Which of the lines below hold the word "petitonIdentifier"? Pull each of them out.

══ RECORDS TO PROCESS ══

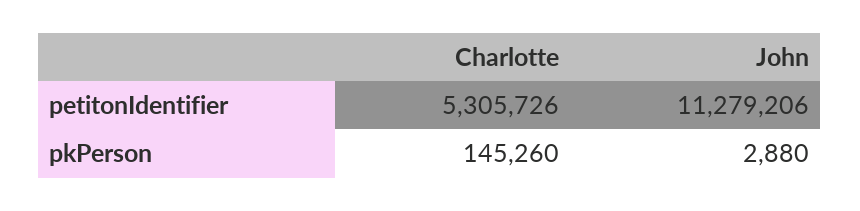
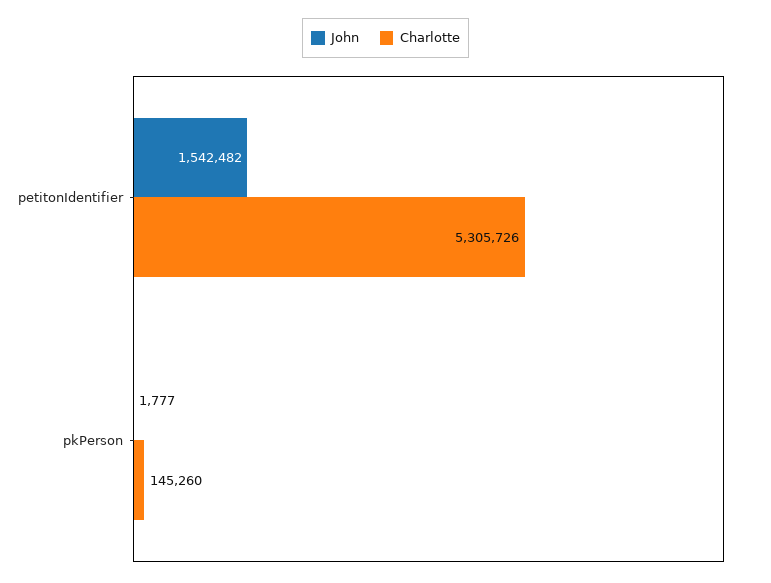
  {
    "Charlotte": {
      "petitonIdentifier": 5305726,
      "pkPerson": 145260
    },
    "John": {
-     "petitonIdentifier": 11279206,
+     "petitonIdentifier": 1542482,
-     "pkPerson": 2880
+     "pkPerson": 1777
    }
  }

═══

* _FINAL ANSWER_:
      "petitonIdentifier": 5305726,
-     "petitonIdentifier": 11279206,
+     "petitonIdentifier": 1542482,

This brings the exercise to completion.